First, the moral case. Despite telling a New York judge that he is a “decent man,” Maduro is a full-fledged monster, even for an authoritarian despot. He ordered beatings and killings of political opponents and tortured protesters. His corrupt mismanagement of the Venezuelan economy sparked hyperinflation, food shortages, and mass migration from the country. His ties to drug cartels turned Venezuela into a dangerous narco-state that flooded America’s streets with drugs, empowering some of the most evil and vicious organizations the world over. And in 2024, he rigged the national election to retain power, with evidence revealing that he lost in a landslide. 

Maduro is an evil man to his core. He belongs in prison. It is good he is there.

The practical case is even easier to make. For one, the spectacularly efficient operation restored a good deal of American deterrence lost in recent decades. The U.S. performed this mission independently, without aid from allies, and it was a masterclass. It reinforced that America’s military is the greatest in the world, and it is to be respected and feared.

For decades, the world witnessed an American military terribly mismanaged and unable to finish the job, from the Vietnam War to the long slog in Iraq to the shameful Afghanistan withdrawal under Biden. But for the second time in Trump’s second term, the military executed a complex, history-altering mission. 

If America’s enemies didn’t understand our capacity to exert our will through force before, they do now. Our fighters turned Venezuela’s $2 billion Russian S-300VM air defense system, thought to be the industry standard, into an expensive paperweight in under 20 minutes.

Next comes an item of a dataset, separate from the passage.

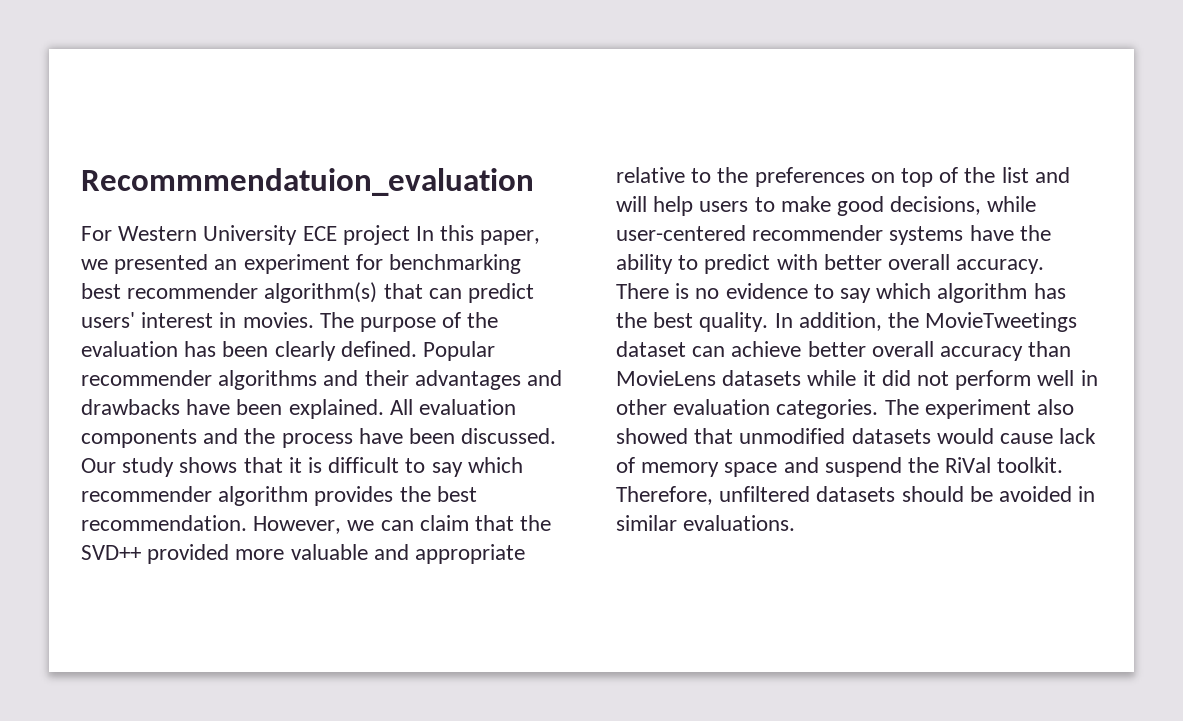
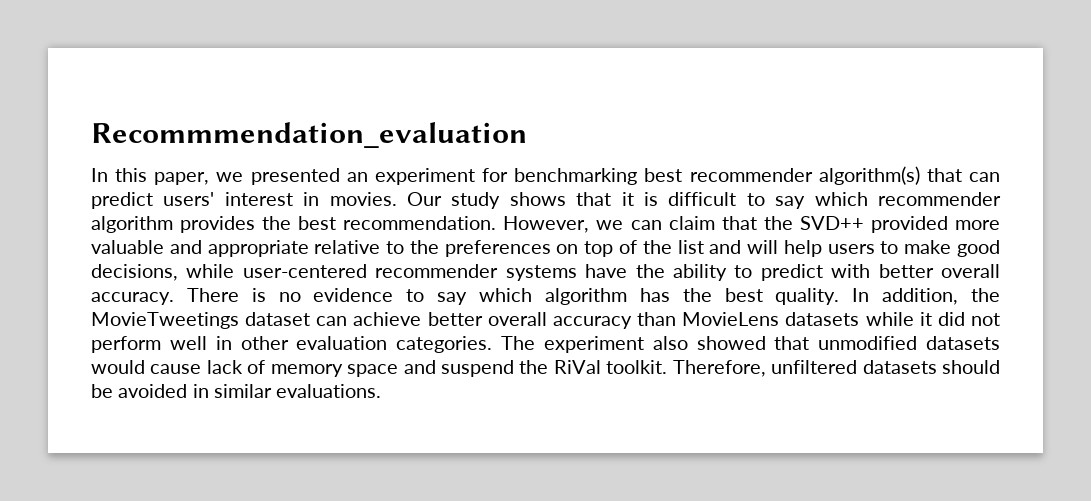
[81,168,534,196] [81,225,410,245] Recommmendatuion_evaluation // For Western University ECE project -> [91,122,527,148] Recommmendation_evaluation //
[319,312,499,332] [81,341,496,361] [81,370,563,390] [81,399,517,419] [81,428,557,448] The purpose of the evaluation has been clearly defined. Popular recommender algorithms and their advantages and drawbacks have been explained. All evaluation components and the process have been discussed. -> (397, 199) none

When the world’s most advanced non-NATO air defense system can be neutralized in the time it takes to watch a Seinfeld rerun, adversaries recalculate. The U.S. is in a stronger global position than it was a week ago. That is beyond doubt.

Speaking of our adversaries, the move evicts them from a critical energy stronghold. With Maduro gone and the U.S. now in charge, China loses its access to the world’s largest proven oil reserves. PetroSinovensa, a partnership between the national oil companies of China, CNPC, and Venezuela, PDVSA, forged during the Chavez regime, develops extra-heavy crude that ships to China to service Venezuela’s sovereign debt. A new pro-U.S. regime will now likely be forced to rethink this arrangement as a matter of survival. 

Operation Absolute Resolve knocked Russia down a peg, too. For one, it demonstrated, yet again, that Trump is willing and capable of attacking a Kremlin ally with impunity. That Russia’s missile defense system sputtered only furthers the embarrassment. Russia’s condemnation of the raid as “armed aggression” at the U.N. Security Council, made with a straight face, apparently, reeked of panic.

The move also stands to worsen Russia’s economic woes. Putin relies on oil sales to prosecute his war in Ukraine, and Russia’s economy is sensitive to global oil prices. The United States’s goal to revitalize Venezuela’s oil sector could flood the market and drive down oil prices globally. Diminished oil revenues would significantly hamper Putin’s capacity to continue a war that distracts America, draining its resources. 

Other possible benefits could abound. Should Venezuela stabilize and become prosperous, many, if not most, of the migrants who flooded into the U.S. during Biden’s presidency might voluntarily return home. Future outflows will halt, thus resolving the “root causes” of illegal immigration that Kamala Harris never managed to figure out. 

THE MILITARY’S STAGGERING COMPETENCE UNDER TRUMP

Finally, a stable and prosperous democratic Venezuela would help rebuild the moral credibility lost during the Iraq War. It would demonstrate that American power can be used not just to dismantle a dictatorship, but also to help foster a self-sustaining democracy in its own hemisphere in a country with a democratic DNA and a desire for self-determination. Linking arms with the most recent Nobel Prize winner, María Corina Machado, will send a strong message to the world about how America really regards dictators. 

There is still much to be done. And plenty can, and probably will, go wrong. But Trump’s bold choice is both logical and morally defensible. America should rally around the effort, not only because of what it means for Venezuelans, but also because of what it means for us.